Comparison of T-cell Receptor Diversity of people with Myalgic Encephalomyelitis versus controls

Joshua Dibble; Ben Ferneyhough; Matthew Roddis; Sam  millington; Michael D Fischer; Nick J Parkinson; Chris P Ponting

Comparison of T-cell Receptor Diversity of people with Myalgic Encephalomyelitis versus controls

Joshua Dibble, Ben Ferneyhough, Matthew Roddis, Sam millington, Michael D Fischer^*, Nick J Parkinson^*, Chris P Ponting^*

^*Corresponding author for this work

Research output: Contribution to journal › Article › peer-review

Abstract

Objective: Myalgic Encephalomyelitis (ME; sometimes referred to as Chronic Fatigue Syndrome) is a chronic disease without laboratory test, detailed aetiological understanding or effective therapy. Its symptoms are diverse, but it is distinguished from other fatiguing illnesses by the experience of post-exertional malaise, the worsening of symptoms even after minor physical or mental exertion. Its frequent onset after infection suggests autoimmune involvement or that it arises from abnormal T-cell activation.

REQUIREMENT 1: For the abstract on T-cell receptor diversity in ME, decide whether each statement agrees with it: (a) ME has an effective therapy, (b) post-exertional malaise sets ME apart from other fatiguing illnesses, (c) ME is sometimes called Chronic Fatigue Syndrome. Answer each with yes or no and quote the words of the abstract that decide it.
REQUIREMENT 2: Continue the abstract on T-cell receptor diversity in ME, starting after its last sentence.

PROVIDED INFORMATION:
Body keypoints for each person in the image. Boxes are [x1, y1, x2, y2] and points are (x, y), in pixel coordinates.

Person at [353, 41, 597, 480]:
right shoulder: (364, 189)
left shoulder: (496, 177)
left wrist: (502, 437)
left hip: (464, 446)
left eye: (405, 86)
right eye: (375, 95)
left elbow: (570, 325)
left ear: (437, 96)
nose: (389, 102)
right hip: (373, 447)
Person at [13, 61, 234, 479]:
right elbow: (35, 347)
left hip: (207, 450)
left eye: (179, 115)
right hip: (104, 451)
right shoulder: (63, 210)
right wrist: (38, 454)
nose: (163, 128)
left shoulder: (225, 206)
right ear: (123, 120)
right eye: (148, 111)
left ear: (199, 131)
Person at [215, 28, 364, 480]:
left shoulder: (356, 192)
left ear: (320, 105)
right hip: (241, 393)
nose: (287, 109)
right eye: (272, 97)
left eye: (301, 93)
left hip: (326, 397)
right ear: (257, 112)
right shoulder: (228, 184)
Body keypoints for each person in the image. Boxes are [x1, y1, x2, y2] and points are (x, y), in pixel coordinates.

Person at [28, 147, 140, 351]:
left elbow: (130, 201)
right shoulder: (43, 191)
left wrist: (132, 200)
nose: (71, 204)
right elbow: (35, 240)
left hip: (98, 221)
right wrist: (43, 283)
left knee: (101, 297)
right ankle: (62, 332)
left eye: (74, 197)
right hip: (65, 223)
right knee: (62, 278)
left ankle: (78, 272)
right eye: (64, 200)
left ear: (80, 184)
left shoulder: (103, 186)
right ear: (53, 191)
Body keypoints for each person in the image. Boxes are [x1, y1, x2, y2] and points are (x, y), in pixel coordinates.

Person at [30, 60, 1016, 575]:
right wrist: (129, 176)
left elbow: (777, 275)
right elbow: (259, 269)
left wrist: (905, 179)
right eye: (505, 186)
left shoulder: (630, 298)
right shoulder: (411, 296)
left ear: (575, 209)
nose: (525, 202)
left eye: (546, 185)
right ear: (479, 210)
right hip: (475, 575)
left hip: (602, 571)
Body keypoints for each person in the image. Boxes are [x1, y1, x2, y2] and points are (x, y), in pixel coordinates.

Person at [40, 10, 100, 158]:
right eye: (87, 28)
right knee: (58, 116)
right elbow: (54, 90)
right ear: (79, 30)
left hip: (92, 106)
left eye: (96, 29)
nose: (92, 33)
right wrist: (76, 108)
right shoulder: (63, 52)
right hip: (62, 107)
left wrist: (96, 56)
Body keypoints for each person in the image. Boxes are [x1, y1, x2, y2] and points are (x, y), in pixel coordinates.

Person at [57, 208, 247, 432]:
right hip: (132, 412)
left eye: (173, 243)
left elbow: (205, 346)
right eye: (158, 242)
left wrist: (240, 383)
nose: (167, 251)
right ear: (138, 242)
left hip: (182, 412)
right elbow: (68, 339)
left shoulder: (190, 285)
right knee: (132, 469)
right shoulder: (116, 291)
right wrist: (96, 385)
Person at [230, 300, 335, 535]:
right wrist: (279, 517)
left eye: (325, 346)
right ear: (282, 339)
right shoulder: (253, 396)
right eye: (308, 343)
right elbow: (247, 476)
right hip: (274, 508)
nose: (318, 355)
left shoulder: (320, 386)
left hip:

RESPONSE 1:
(a) No: "without laboratory test, detailed aetiological understanding or effective therapy"
(b) Yes: "it is distinguished from other fatiguing illnesses by the experience of post-exertional malaise"
(c) Yes: "sometimes referred to as Chronic Fatigue Syndrome"

RESPONSE 2:
Results: To test this hypothesis, we sequenced the genomic loci of and T-cell receptors (TCR) from 40 human blood samples from each of four groups: severely affected people with ME; mildly or moderately affected people with ME; people diagnosed with Multiple Sclerosis, as disease controls; and, healthy controls. Seeking to automatically classify these individuals’ samples by their TCR repertoires, we applied P-SVM, a machine learning method. However, despite working well on a simulated data set, this approach did not allow statistically significant partitioning of samples into the four subgroups. Our findings do not support the hypothesis that blood samples from people with ME frequently contain altered T-cell receptor diversity.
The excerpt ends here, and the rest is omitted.